Set up on Google Cloud

Google have a feature on their splash page with which you can just drag and drop an image to quickly test the service. I wanted to try out the API however.

As this was the first time I’ve used the Google Cloud Platform for anything, I had to set up a few things. If you want to use the API in a local application, you have to first install the Google Cloud SDK for your OS and then a client library of your choice (C#, Go, Java, Node.js, PHP, Python or Ruby).

Once that was set up, I used the node.js code Google supplies here for my landmark detection test.

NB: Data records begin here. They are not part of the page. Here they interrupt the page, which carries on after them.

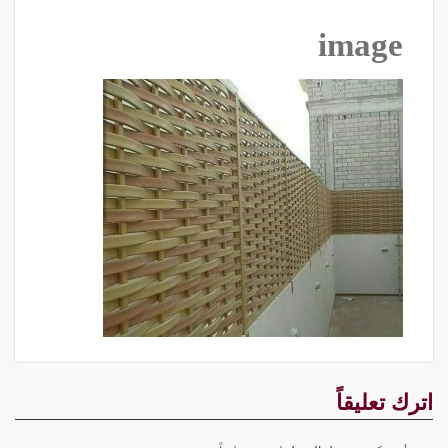
image
اترك تعليقاً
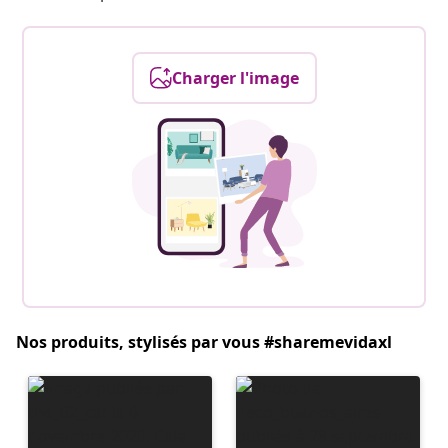
Charger l'image
Nos produits, stylisés par vous #sharemevidaxl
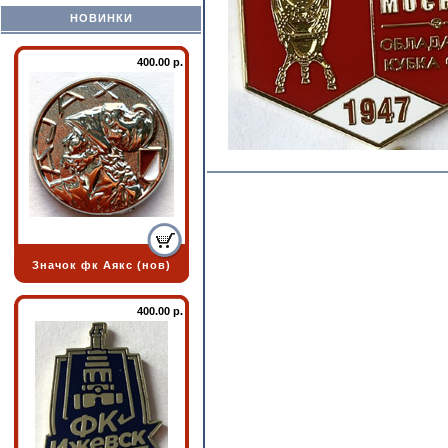
НОВИНКИ
400.00 р.
Значок фк Аякс (нов)
400.00 р.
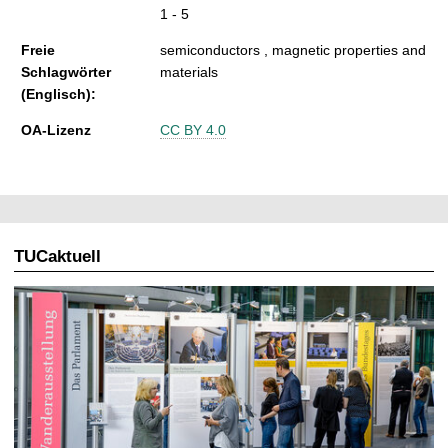
1 - 5
Freie
semiconductors , magnetic properties and
Schlagwörter
materials
(Englisch):
OA-Lizenz
CC BY 4.0
TUCaktuell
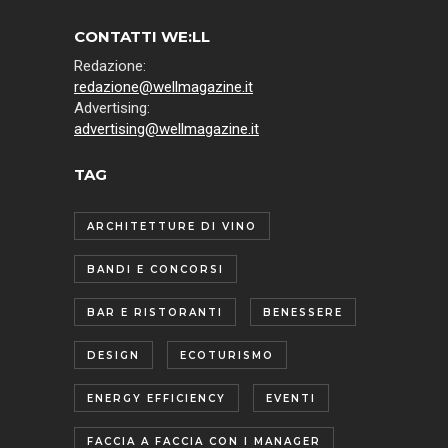
CONTATTI WE:LL
Redazione:
redazione@wellmagazine.it
Advertising:
advertising@wellmagazine.it
TAG
ARCHITETTURE DI VINO
BANDI E CONCORSI
BAR E RISTORANTI
BENESSERE
DESIGN
ECOTURISMO
ENERGY EFFICIENCY
EVENTI
FACCIA A FACCIA CON I MANAGER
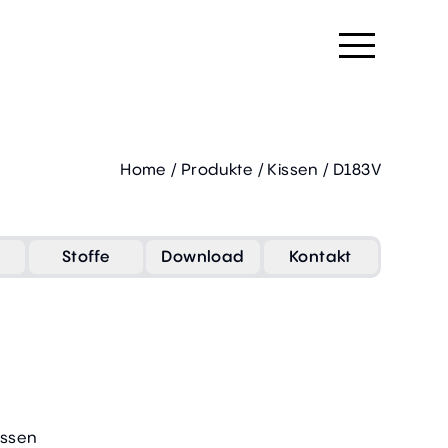
Home
/
Produkte
/
Kissen
/
D183V
Stoffe
Download
Kontakt
issen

// Imports the Google Cloud client library
const Vision = require('@google-cloud/vision');

// Instantiates a client
const vision = Vision();

// The path to the local image file, e.g. "/path/to/image.png"
// const fileName = '/path/to/image.png';

// Performs landmark detection on the local file
vision.detectLandmarks(fileName)
  .then((results) => {
    const landmarks = results[0];

    console.log('Landmarks:');
    landmarks.forEach((landmark) => console.log(landmark));
  });

A Quick Test

For the test itself, I grabbed 4 screengrabs from a corporate video about Berlin. I wanted to use images which Google hadn’t already seen, but which contained Berlin landmarks. You can see the images below and whether Google correctly identifed the landmark.

From left to right (and top to bottom), the results were: “Reichstag Building”, “Checkpoint Charlie”, “No result” and “Brandenburg Gate”.

Google Cloud Vision API Test Results

I was very impressed by this (admittedly brief) test. When I get the time, I’m going to take a look at Clarifai.